4.    Where is customer information stored?

  • 4.1.    In line with the Company’s Information Security Policy, we undertake regular data mapping and risk assessments in line with the personal data that we hold to ensure we are compliant with our obligations under the GDPR.  
  • 4.2.    Personal data is stored both electronically and in paper format.  In particular, personal data is stored as follows:-
  • 4.2.1.    Electronically with Sales Force a CRM solution;
  • 4.2.2.    Electronically on the Company’s server;
  • 4.2.3.    Electronically on Outlook 365;
  • 4.2.4.    Paper format.

5.    How long will the Company use customer information for?

  • 5.1.    The Company will only retain customer personal information for as long as necessary to fulfil the purposes we collected it for, including for the purposes of satisfying any legal, accounting, or reporting requirements.
  • 5.2.    To determine the appropriate retention period for personal data, we consider the amount, nature, and sensitivity of the personal data, the potential risk of harm from unauthorised use or disclosure of an individual’s personal data, the purposes for which we process an individual’s personal data and whether we can achieve those purposes through other means, and the applicable legal requirements.
  •  
  • 5.3.    In some circumstances we may anonymise personal information so that it can no longer be associated with an individual, in which case we may use such information without further notice to that individual.

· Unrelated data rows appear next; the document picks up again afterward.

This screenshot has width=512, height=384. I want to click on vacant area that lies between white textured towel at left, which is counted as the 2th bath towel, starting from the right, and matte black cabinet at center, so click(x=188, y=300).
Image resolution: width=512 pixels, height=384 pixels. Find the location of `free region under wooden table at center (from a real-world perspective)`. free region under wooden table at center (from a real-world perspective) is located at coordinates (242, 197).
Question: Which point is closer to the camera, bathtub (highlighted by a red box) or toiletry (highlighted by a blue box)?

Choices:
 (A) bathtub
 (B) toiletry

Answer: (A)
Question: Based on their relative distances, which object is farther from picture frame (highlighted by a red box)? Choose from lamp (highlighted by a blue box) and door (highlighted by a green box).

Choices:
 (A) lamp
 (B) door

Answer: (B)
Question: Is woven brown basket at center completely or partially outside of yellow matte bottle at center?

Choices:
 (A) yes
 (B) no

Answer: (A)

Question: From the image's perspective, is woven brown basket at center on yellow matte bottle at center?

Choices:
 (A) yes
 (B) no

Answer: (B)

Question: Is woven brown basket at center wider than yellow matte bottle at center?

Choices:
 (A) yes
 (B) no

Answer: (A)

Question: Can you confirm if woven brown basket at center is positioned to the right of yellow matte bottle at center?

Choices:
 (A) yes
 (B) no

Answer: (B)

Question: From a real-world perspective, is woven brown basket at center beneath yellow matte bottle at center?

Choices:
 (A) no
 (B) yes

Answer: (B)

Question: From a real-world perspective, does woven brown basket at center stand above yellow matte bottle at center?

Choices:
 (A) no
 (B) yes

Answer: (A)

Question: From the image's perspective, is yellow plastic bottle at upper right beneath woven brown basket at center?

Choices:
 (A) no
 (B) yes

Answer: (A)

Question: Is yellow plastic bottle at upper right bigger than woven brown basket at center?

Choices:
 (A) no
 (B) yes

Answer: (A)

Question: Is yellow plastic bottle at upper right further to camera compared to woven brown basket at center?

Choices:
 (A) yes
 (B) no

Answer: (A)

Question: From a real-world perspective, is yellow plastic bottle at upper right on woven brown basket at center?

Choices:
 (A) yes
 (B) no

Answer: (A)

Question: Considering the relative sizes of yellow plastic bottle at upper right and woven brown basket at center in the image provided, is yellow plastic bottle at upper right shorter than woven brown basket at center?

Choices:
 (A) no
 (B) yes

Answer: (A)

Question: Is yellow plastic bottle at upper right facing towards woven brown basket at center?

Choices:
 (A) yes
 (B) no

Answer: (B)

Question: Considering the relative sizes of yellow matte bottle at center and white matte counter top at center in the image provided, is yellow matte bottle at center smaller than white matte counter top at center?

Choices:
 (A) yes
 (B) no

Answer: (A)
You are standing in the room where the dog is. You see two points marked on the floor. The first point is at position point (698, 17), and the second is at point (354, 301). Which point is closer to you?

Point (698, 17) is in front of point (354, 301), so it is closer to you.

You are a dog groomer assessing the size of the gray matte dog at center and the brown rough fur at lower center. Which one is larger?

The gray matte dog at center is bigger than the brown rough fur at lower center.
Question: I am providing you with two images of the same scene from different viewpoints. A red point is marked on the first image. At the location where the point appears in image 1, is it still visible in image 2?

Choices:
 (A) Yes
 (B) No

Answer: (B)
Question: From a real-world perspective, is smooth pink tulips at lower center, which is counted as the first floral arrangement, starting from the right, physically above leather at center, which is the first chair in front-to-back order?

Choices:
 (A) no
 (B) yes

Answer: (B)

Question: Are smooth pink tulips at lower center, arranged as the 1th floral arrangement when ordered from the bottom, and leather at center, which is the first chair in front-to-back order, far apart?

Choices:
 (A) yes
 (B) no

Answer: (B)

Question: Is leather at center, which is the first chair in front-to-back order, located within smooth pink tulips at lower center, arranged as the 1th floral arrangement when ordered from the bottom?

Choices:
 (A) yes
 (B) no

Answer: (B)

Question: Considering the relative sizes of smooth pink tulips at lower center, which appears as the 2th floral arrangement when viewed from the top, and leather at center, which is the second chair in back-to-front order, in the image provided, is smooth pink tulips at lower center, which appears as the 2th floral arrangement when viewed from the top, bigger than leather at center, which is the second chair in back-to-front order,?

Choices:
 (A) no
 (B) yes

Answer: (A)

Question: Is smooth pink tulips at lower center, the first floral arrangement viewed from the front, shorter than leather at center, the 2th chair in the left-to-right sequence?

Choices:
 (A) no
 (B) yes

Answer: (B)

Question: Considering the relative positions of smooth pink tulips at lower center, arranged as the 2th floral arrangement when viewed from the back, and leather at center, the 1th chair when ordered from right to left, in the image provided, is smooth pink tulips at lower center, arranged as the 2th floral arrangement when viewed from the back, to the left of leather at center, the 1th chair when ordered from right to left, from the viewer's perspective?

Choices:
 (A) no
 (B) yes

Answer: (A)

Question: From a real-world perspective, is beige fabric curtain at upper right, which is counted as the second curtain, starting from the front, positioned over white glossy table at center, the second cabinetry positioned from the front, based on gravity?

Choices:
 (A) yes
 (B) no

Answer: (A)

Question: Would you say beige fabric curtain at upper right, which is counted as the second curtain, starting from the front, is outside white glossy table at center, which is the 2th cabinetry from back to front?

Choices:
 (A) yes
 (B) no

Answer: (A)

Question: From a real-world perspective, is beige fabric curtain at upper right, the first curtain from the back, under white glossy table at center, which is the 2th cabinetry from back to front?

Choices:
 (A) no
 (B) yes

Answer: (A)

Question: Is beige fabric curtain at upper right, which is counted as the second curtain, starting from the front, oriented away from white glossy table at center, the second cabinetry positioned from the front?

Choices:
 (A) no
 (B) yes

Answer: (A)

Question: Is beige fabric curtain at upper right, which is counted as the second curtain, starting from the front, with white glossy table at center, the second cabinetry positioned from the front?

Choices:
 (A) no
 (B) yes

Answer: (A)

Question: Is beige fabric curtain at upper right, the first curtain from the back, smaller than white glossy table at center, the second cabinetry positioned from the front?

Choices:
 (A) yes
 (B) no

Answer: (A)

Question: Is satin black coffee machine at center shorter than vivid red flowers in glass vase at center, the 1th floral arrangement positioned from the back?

Once the individual in question is no longer a customer of the company we will retain and securely destroy their personal information in accordance with applicable laws and regulations.
  • 5.4.    In particular, we will retain a customer’s personal information for the length of time needed to complete the initial request and for a maximum of three years should the individual terminate their request (subject to any legal requirement).

6.    Data sharing

  • 6.1.    The Company will share an individual’s personal information with third parties where required by law, where it is necessary to administer the working relationship with the customer or where we have another legitimate interest in doing so.
  • 6.2.    “Third parties” includes third-party service providers (including contractors and designated agents).  The following activities are carried out by third-party service providers:
  • 6.2.1.    IT services including web development and hosting companies, email and information technology platforms;
  • 6.2.2.    Secure servers;
  • 6.2.3.    Installation engineers;
  • 6.2.4.    Financial and leasing companies; and
  • 6.2.5.    Customer relationship management platforms.
  • 6.3.    All of our third party service providers are required to take appropriate security measures to protect personal information in line with our policies.  For further information please refer to our Information Security Policy.
  • 6.4.    The Company may share a customer’s personal information with other third parties, for example in the context of the possible sale or restructuring of the business.  The Company may also need to share personal information with a regulator or to otherwise comply with the law.  

7.    Data Security

  • 7.1.    The Company has put in place appropriate security measures to prevent customer personal information from being accidentally lost, used or accessed in an unauthorised way, altered or disclosed. In addition, we limit access to customer personal information to those employees, agents, contractors and other third parties who have a business need to know. They will only process an individual’s personal information on our instructions and they are subject to a duty of confidentiality. Details of these measures are contained within our Information Security Policy.
  • 7.2.    The Company has put in place procedures to deal with any suspected data security breach and will notify an individual and any applicable regulator of a suspected breach where we are legally required to do so.